[Object presence change data]
========

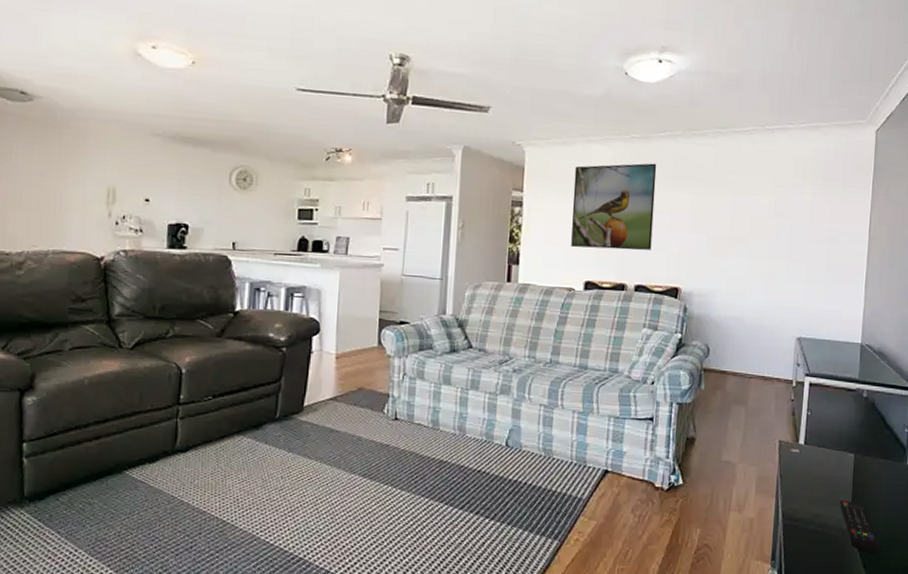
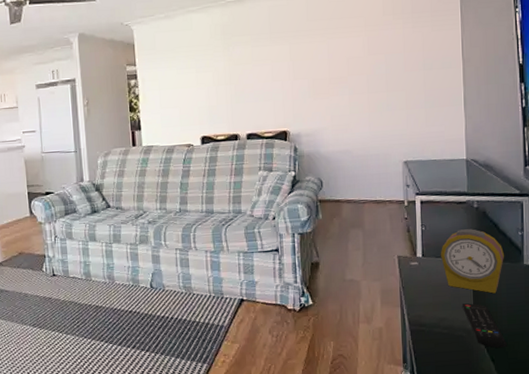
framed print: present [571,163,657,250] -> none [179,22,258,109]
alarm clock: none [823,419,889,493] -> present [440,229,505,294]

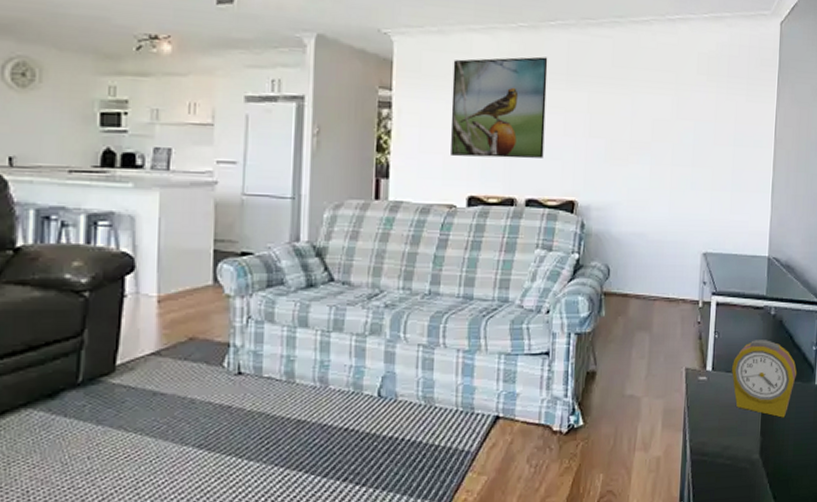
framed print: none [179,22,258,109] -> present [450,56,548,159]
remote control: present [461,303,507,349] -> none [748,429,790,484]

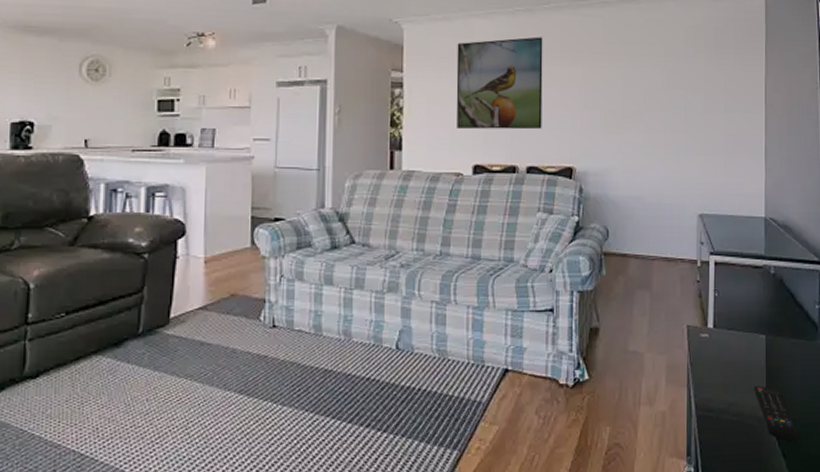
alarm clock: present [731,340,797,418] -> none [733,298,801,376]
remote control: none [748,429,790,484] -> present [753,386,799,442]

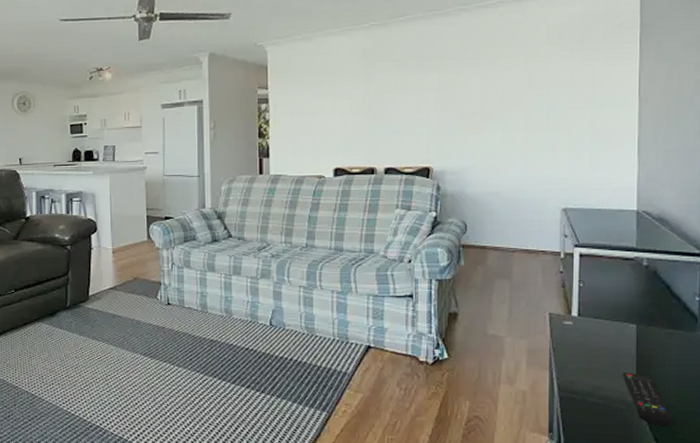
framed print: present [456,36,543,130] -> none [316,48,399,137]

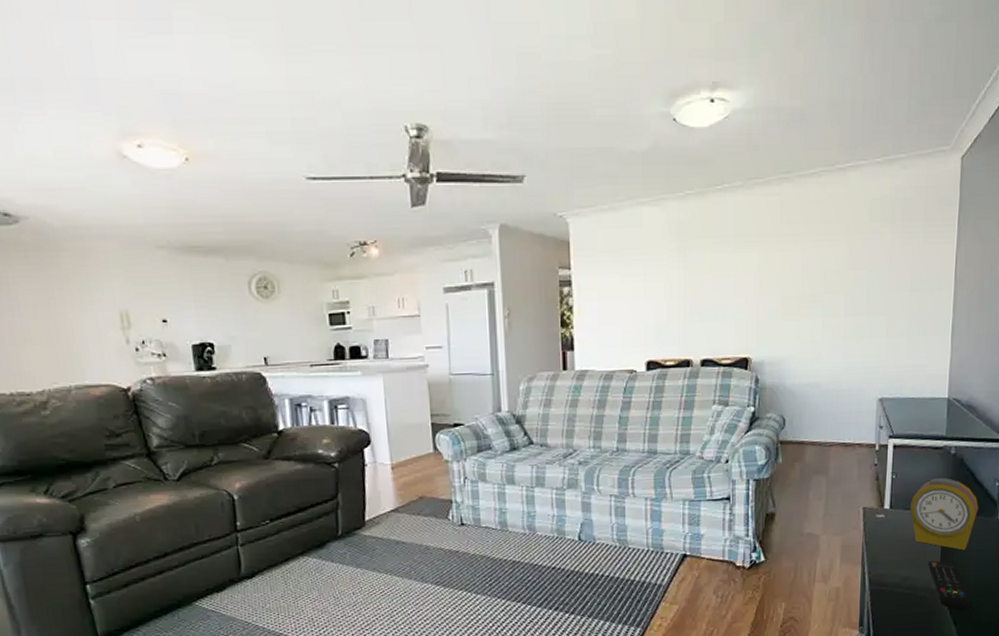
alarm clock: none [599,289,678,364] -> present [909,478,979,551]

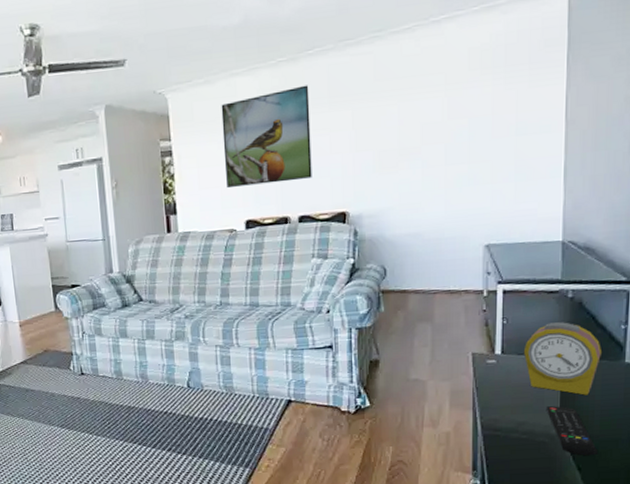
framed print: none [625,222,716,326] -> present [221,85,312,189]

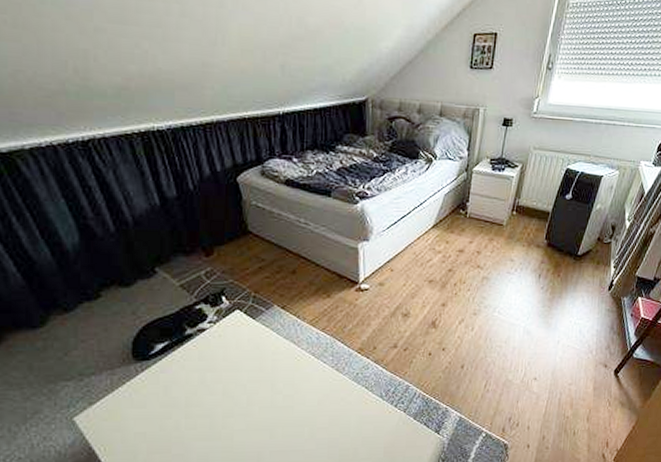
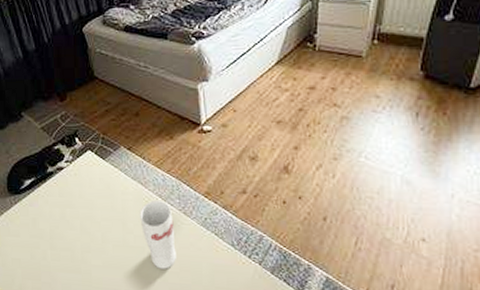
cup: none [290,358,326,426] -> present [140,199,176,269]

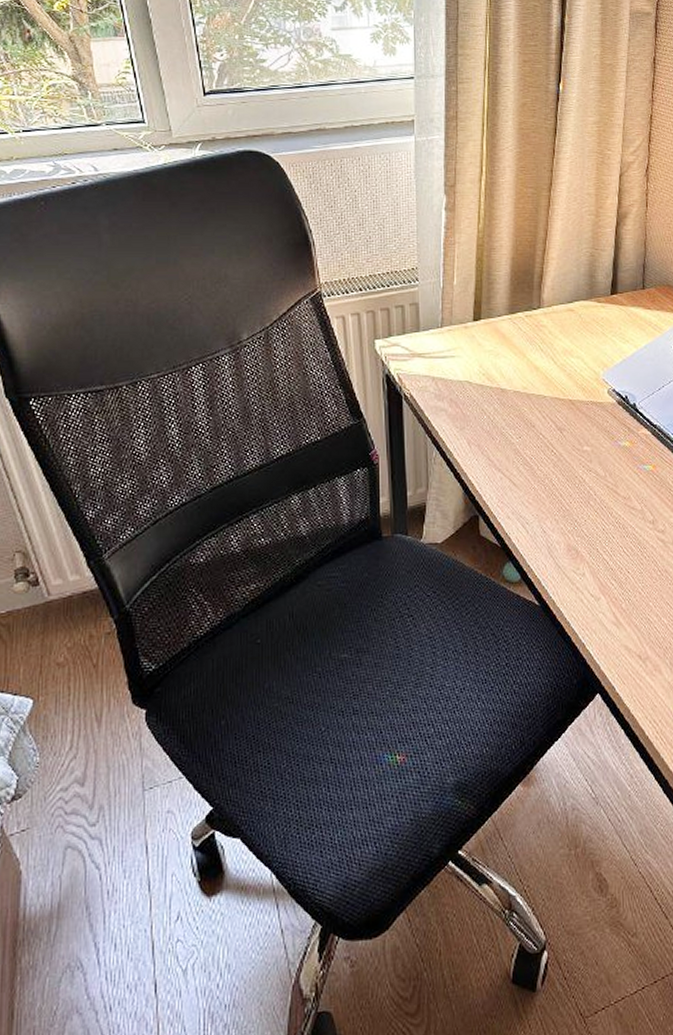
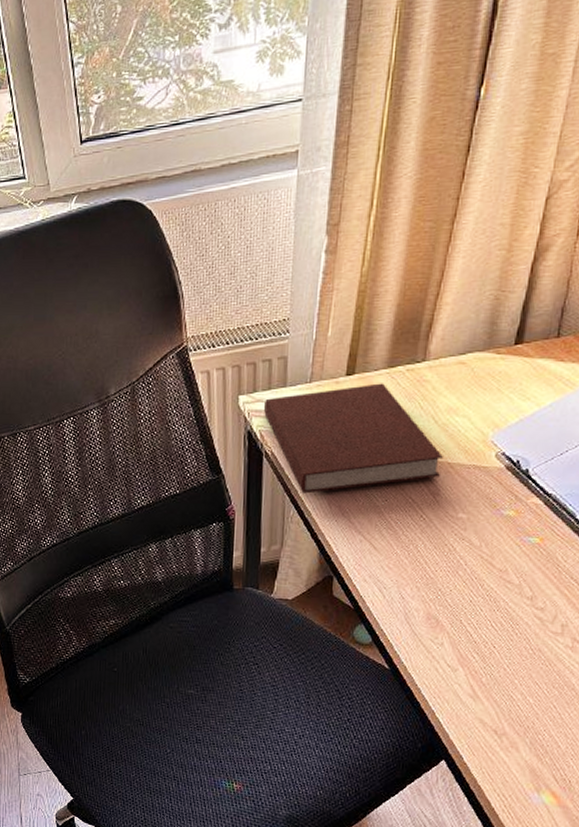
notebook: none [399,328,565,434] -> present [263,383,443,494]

========

» Prompt: Wherever a picture sits among the entries, drop it and set down every other part exactly.

» Answer box:
framed print: present [571,163,657,250] -> none [179,22,258,109]
alarm clock: none [823,419,889,493] -> present [440,229,505,294]

framed print: none [179,22,258,109] -> present [450,56,548,159]
remote control: present [461,303,507,349] -> none [748,429,790,484]

alarm clock: present [731,340,797,418] -> none [733,298,801,376]
remote control: none [748,429,790,484] -> present [753,386,799,442]

framed print: present [456,36,543,130] -> none [316,48,399,137]

alarm clock: none [599,289,678,364] -> present [909,478,979,551]

framed print: none [625,222,716,326] -> present [221,85,312,189]

cup: none [290,358,326,426] -> present [140,199,176,269]

notebook: none [399,328,565,434] -> present [263,383,443,494]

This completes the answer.